Deep Time: A Wordless Novel in Progress
For the past four years I've spent most of my creative energies on a project I call Deep Time. It's the story of a recently-discovered bird-like dinosaur from Jurassic China named Caihong juji.
It began as a simple story about a day in the life of an extremely obscure extinct creature. I planned it to be a picture book for children. This did not work--primarily because the story I felt increasingly compelled to tell was not the sort deemed suitable for children. That is, it was a story about nature without sentimentality. Nature resplendent with effervescent beauty, mindless cruelty, and utter indifference toward the individual. In other words, nature as it actually is. So I changed course with these paintings and created the images that I'd been repressing.
I plan to make Deep Time a wordless novel like the works of Lynd Ward. During the Depression, Ward created a number of these wordless novels, which consisted of expressionistic woodcuts telling a story with a series of single images. While many comics fans and scholars aver that these works of Ward were precursors of the graphic novels of today, I don't think of them as comics. I think of them as picture books for adults. One of my favorites is Song Without Words (1936), where a young mother-to-be confronts the world in all its evil and corruption, defying it by bringing life and hope into its darkness.
Ward was not the only artist who created picture books for adults, or even the first. Frans Masereel, a printmaker from Belgium, more or less created the wordless novel to protest the horrors of World War I. His Passionate Journey (1919) is a masterpiece of the form, illustrating in 165 woodcuts the existential vacuum and spiritual quest for meaning that consumed many survivors of the War.
A generation or so later, Canadian Laurence Hyde protested a new kind of war--atomic war--with Southern Cross (1951), which tells the story of Operation Crossroads and its impact on the people of the Bikini Atoll.

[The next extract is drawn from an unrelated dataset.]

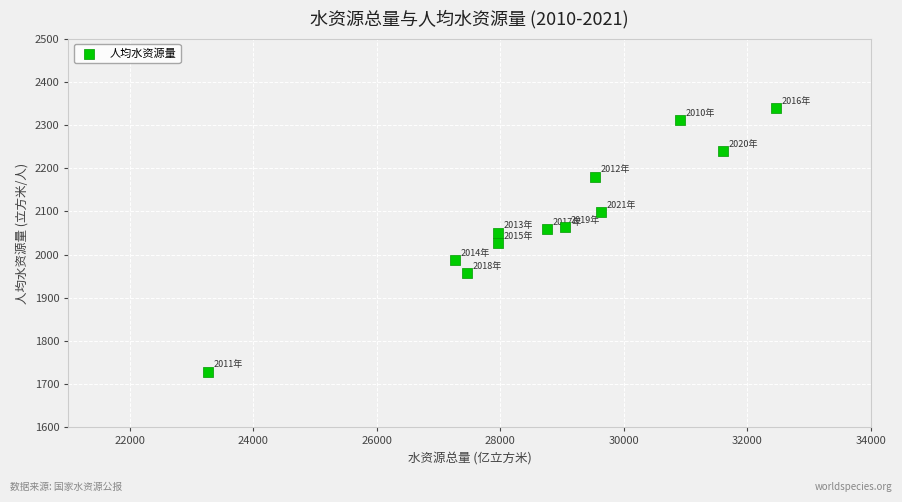

What is the range of Y values (max minus min)?

610.3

Other artists from many countries used wordless novels to address social and political issues throughout the first half of the twentieth century. During the Cold War the medium disappeared thanks to the culture industry's repression of left-leaning themes. Lynd Ward spent his days illustrating children's books about Abraham Lincoln, Mark Twain, and (sadly) Robert E. Lee. Comics filled the vacuum with titles like "Captain America: Commie Smasher" and "This Godless Communism." In the end, after a very long era of pre-pubescence, the comics medium emerged into its 21st century maturity and diversity, completely dominating the field of illustrated books for those above the age of eight years old.

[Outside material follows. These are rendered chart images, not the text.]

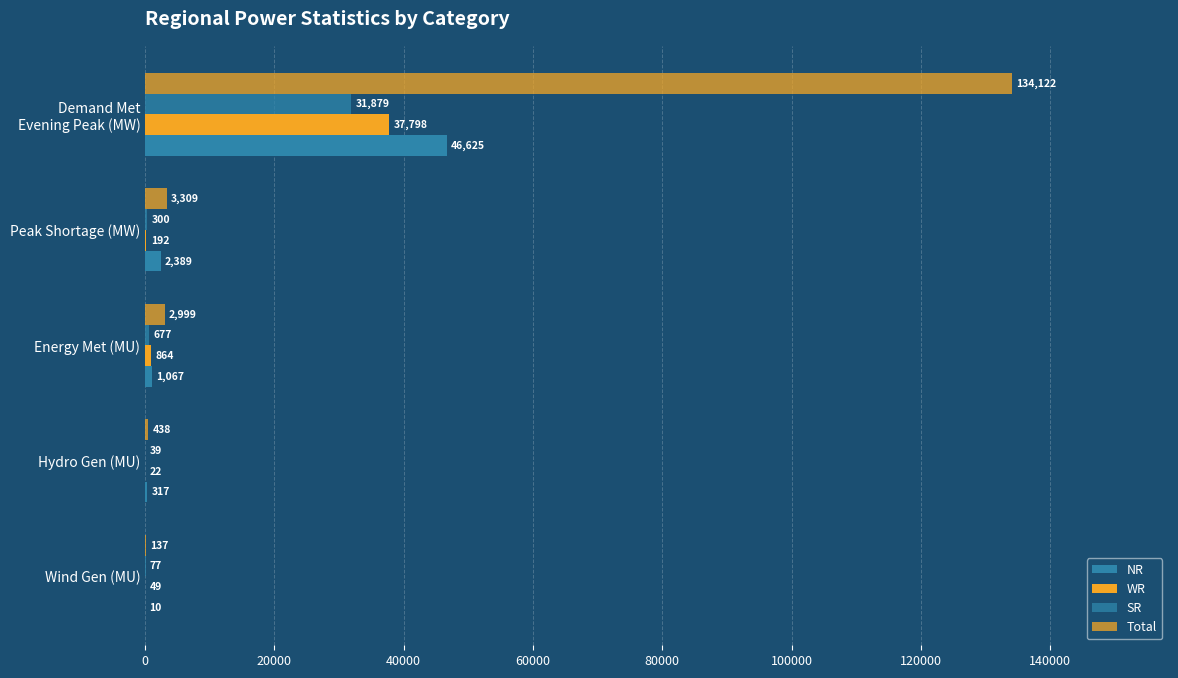

How many series are shown in this chart?

4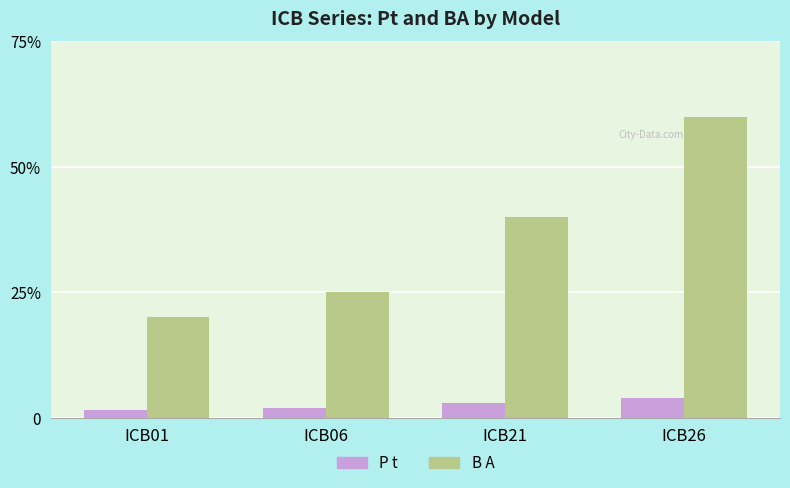

Is the value of B A at ICB26 greater than the value of P t at ICB21?

Yes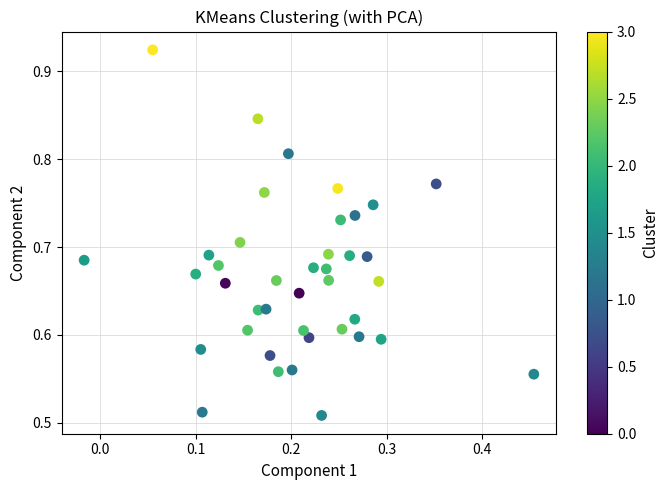

What is the range of Y values (max minus min)?

0.4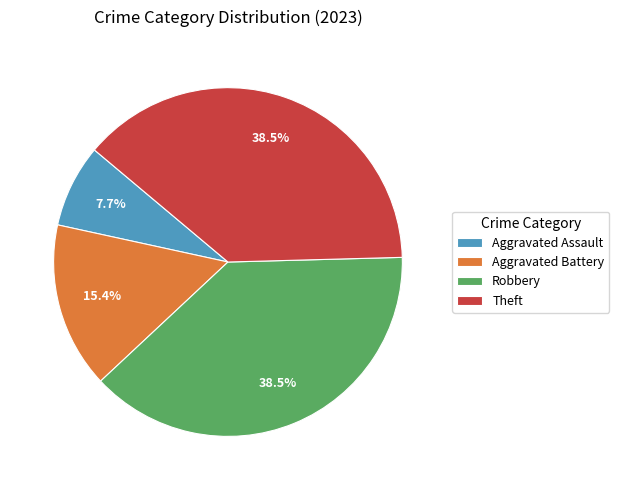

How many segments does this pie chart have?

4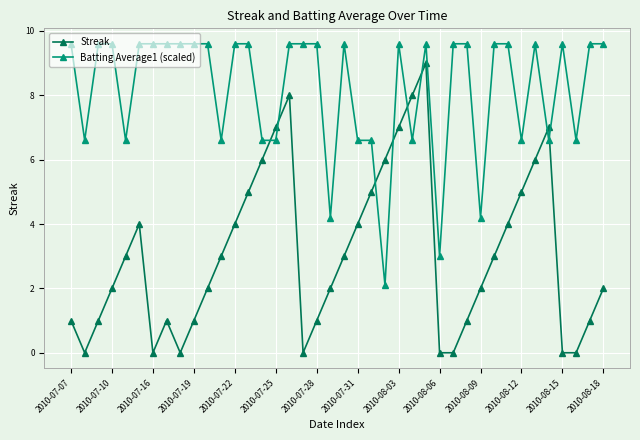

Which series has the largest total across all categories?

Batting Average1 (scaled)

But there's something about wordless novels that gave me the form I needed to express something that--as W. Somerset Maugham would put it--"burdened my soul." When I began my creative journey, I wanted to do comics. I had been taught how to draw by an esteemed comics creator. I had spent a lifetime reading (and occasionally making) comics. When I found my way back to art after a decades-long hiatus, I tried mightily to create my own comics again (a few examples are in The Ancient Gallery on this site). But I felt no joy in doing page layouts, composing action within panels, or pondering the best spot to plop a word balloon. I think it was the incessant temporality of it--the headlong and relentless propulsion through the narrative--that turned me off. As I get older I find myself longing to--as Walt Whitman put it--"lean and loafe at my ease, observing a spear of summer grass." I find myself increasingly drawn to solitary images which slow time down for a while, that draw me in and keep me there, enchanted by a mysterious silence. It seems I can only truly find myself in a place where words are unintelligible and the only language comprises shape, color, light. Here in this right-brain world I lean and loafe and get some deep time for things I cannot express any other way.